İmar planlarının kentlerin fiziksel büyümesini  ve niteliksel gelişmesini  nasıl etkilediğine ilişkin Sakarya’da  çok kez yinelediğimin farkındayım. İmar planı yapmanın ülkemiz koşullarında güçlüklerini de biliyorum. Ülkemizin çok özel koşullarında  plan yapmanın, planları ödünsüz gözetim ve denetimle hayata taşımanın kolay olamayacağı  da kimse için sır değil.
    Planlar, bilinmez geleceği hayal ederek yaşanabilir hale getirmek için vardır.
    Planlar, medeniyet  tasavvurumuzu nasıl hayalden hakikate dönüştüreceğimizin araçlarıdır.
    Planlar, dünya genelindeki eğilimlerin fırsat ve tehlikeleriyle var olan ve erişebileceğimiz olanaklar arasında denge oluşturmada bilinen en etkili araçlar, yol ve yöntem göstericileridir.
    Planlar, kaynakları üretken, etkin ve verimli kullanma bilincinin  yaşama yansıması olan öngörme ve önlem alma disiplininin olmazsa olmazıdır.
    Planlar, envanterlere dayalı veriler, uygun bileşen ve bağlama dayalı bilgiler, varsayımları sorgulanmış zihni modeller ve bizi amaca en kısa yoldan ulaştıracak metotların kullanılmasının bütünüdür; en düşük maliyetle bizi yaratmak istediğimiz sonuçlara taşırlar.
Çok şey yapılmış  olabilir
Eskişehir’de imar planlarından sorumlu olanlar, “İmar planları konusunda çok şey yapıldı; yapılıyor”  diyebilir. Sorunumuz tam da  bu noktada: Eskişehir kamu oyunun  yapılan çalışmalara ilişkin sistemli bilgilendirilmesi  yapılıyor mu? Yerel yönetimler ve ilgili merkezi birimler ayrı ayrı ya da birlikte son 10 yılda yapılan  plan çalışmalarıyla ilgili  kamuyu bilgilendirmeye yönelik kaç toplantı yaptı? Kumu   görevi yapan yerel ve yaygın medya imar planlarının yapılmasındaki “zihni modeller”   kentin üzerinde bulunduğu ve geliştiği coğrafi alanın jeolojik özelliklerinin plandaki seçimlerde ve kararlarda  ele alındı mı?  Kentin gelişme yönünü belirleyen kararların “bilimsel gerekçeler” nelerdir? Üç üniversitesi bulunan Eskişehir’de  akademi  planlarla ilgili ne söyledi? Sivil  toplum örgütlerinin görüşü neydi, hangileri dikkate alındı, hangileri alınmadı? Merkezi yönetim birimlerinin kolaylaştırıcı ve zorlaştırıcı hangi tavırlarıyla yüzleşildi?

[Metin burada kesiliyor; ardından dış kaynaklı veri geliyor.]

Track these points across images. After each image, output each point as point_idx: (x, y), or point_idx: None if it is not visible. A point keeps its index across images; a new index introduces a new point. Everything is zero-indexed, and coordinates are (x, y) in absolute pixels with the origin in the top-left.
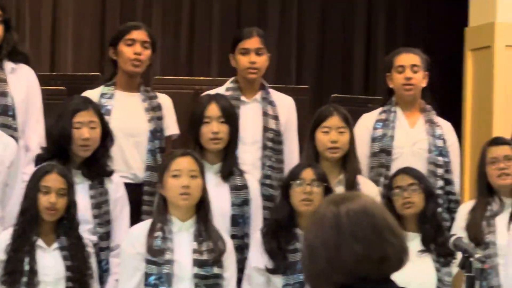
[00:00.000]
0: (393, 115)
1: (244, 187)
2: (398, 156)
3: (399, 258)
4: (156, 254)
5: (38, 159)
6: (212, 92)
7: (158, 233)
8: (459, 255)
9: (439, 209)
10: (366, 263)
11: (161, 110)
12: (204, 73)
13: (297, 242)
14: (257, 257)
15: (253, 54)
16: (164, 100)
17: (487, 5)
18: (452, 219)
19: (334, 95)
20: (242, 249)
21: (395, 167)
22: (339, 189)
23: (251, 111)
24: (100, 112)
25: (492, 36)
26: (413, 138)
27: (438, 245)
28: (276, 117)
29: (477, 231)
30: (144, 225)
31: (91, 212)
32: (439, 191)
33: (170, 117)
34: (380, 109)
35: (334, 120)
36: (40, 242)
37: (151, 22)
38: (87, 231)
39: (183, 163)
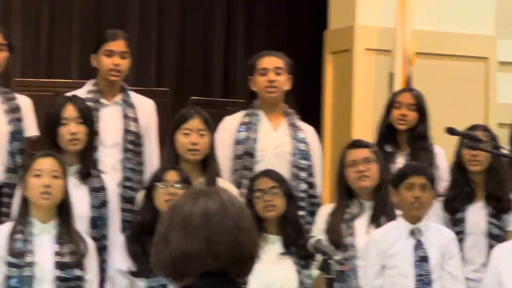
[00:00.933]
0: (256, 118)
1: (102, 188)
2: (262, 159)
3: (250, 260)
4: (17, 257)
5: None
6: (72, 94)
7: (19, 235)
8: (319, 258)
9: (302, 212)
10: (211, 261)
11: (20, 112)
12: (64, 75)
13: None
14: (121, 259)
15: (117, 57)
16: (23, 101)
17: (346, 8)
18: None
19: (193, 97)
20: (101, 251)
21: (258, 169)
22: None
23: (111, 114)
24: None
25: (351, 39)
26: (276, 141)
27: (298, 247)
28: (136, 120)
29: (337, 233)
30: (5, 228)
31: None
32: (302, 194)
33: (29, 118)
34: (242, 112)
35: (195, 123)
36: None
37: (11, 23)
38: None
39: (45, 164)
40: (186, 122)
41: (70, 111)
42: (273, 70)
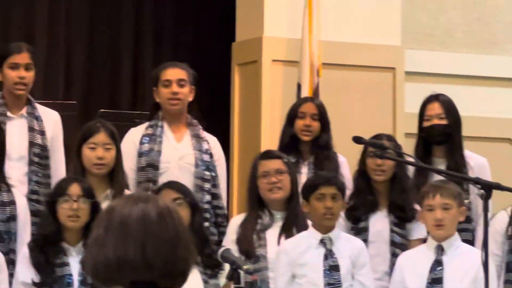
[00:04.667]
0: (160, 129)
1: (11, 203)
2: (165, 170)
3: (183, 275)
4: None
5: None
6: None
7: None
8: (227, 267)
9: (206, 224)
10: (144, 271)
11: None
12: None
13: (65, 256)
14: (24, 271)
15: (22, 69)
16: None
17: (253, 19)
18: (220, 233)
19: (101, 110)
20: (8, 265)
21: (162, 181)
22: (106, 204)
23: (17, 127)
24: None
25: (259, 50)
26: (180, 152)
27: (205, 257)
28: (42, 132)
29: (248, 244)
30: None
31: None
32: (207, 206)
33: None
34: (146, 124)
35: (101, 137)
36: None
37: None
38: None
39: None
40: (92, 136)
41: None
42: (176, 82)
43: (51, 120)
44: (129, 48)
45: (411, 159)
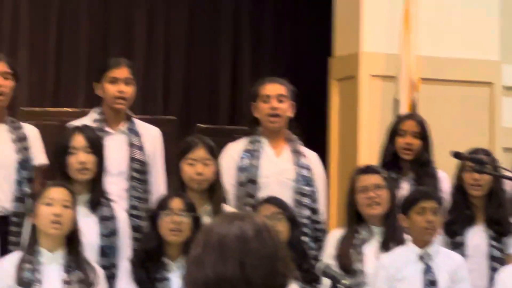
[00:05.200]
0: (259, 145)
1: (112, 217)
2: (265, 185)
3: (282, 287)
4: (25, 286)
5: None
6: (77, 122)
7: (27, 265)
8: (325, 282)
9: (306, 238)
10: (243, 287)
11: (27, 140)
12: (70, 104)
13: (166, 271)
14: (126, 286)
15: (121, 84)
16: (30, 130)
17: (351, 35)
18: (319, 248)
19: (199, 125)
20: (110, 280)
21: (261, 196)
22: (206, 219)
23: (116, 142)
24: None
25: (356, 66)
26: (279, 167)
27: (303, 272)
28: (141, 148)
29: (346, 259)
30: (13, 257)
31: None
32: (305, 221)
33: (37, 147)
34: (246, 139)
35: (200, 152)
36: None
37: (17, 53)
38: None
39: (57, 193)
40: (190, 152)
41: (79, 140)
42: (275, 97)
43: (151, 136)
44: (227, 63)
45: (509, 174)
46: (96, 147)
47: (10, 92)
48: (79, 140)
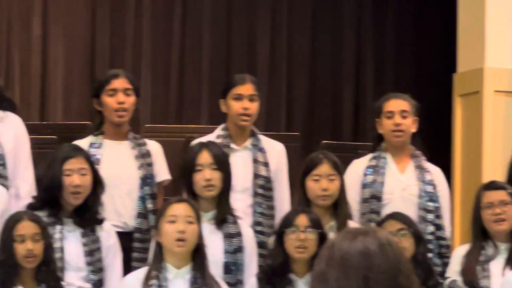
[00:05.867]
0: (383, 161)
1: (238, 234)
2: (389, 202)
3: None
4: None
5: (29, 208)
6: (203, 139)
7: (154, 281)
8: None
9: (430, 254)
10: None
11: (150, 157)
12: (194, 121)
13: None
14: None
15: (246, 100)
16: (153, 146)
17: (475, 50)
18: (444, 264)
19: (324, 141)
20: None
21: (385, 213)
22: (331, 235)
23: (241, 159)
24: (90, 159)
25: (481, 81)
26: (403, 184)
27: (429, 287)
28: (266, 164)
29: (472, 275)
30: (139, 273)
31: (84, 259)
32: (430, 237)
33: (160, 163)
34: (370, 155)
35: (324, 168)
36: None
37: (141, 70)
38: (81, 279)
39: (179, 209)
40: (315, 168)
41: (205, 157)
42: (399, 113)
43: (275, 152)
44: (351, 79)
45: None
46: (222, 163)
47: (132, 107)
48: (205, 157)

    Planların “toplumsallaştırılması”   kitle desteğini arkasına almasıdır. Kitle desteği olmadan ciddi  işler yapmanın mümkün olmadığını biliyoruz. Bu çerçeveden  bakılınca envanter ve bilginin bizi götüreceği ilk istasyon çağdaş bir “kent kimliği” yaratma olmalıdır.  
“İmar planlarını” yapılamaz ve uygulanamazsa çağdaş kent anlatımı boşlukta kalır.

Kent kimliği seçimlerde gündemde olmalı
Envanterler ve net bilgi olmadan tutarlı planlar yapılamaz. Tutarlı planlar olmadan da,  kimliği olan, çağdaş  ve yaşanabilir kentler oluşturulamaz. 
Kentlerimiz fay hatlarını izleyen alanlarda yapılıyor; depremler de bize büyük bedeller ödetiyorsa, hepsi imar planları ön araştırmaları eksikliği, yapı stoku oluşturma teknikleri belirleme ve denetim ciddiyetsizliği, kısa vadeli çıkarları aşarak uzun soluklu bakış açısı noksanlığı kaynaklıdır.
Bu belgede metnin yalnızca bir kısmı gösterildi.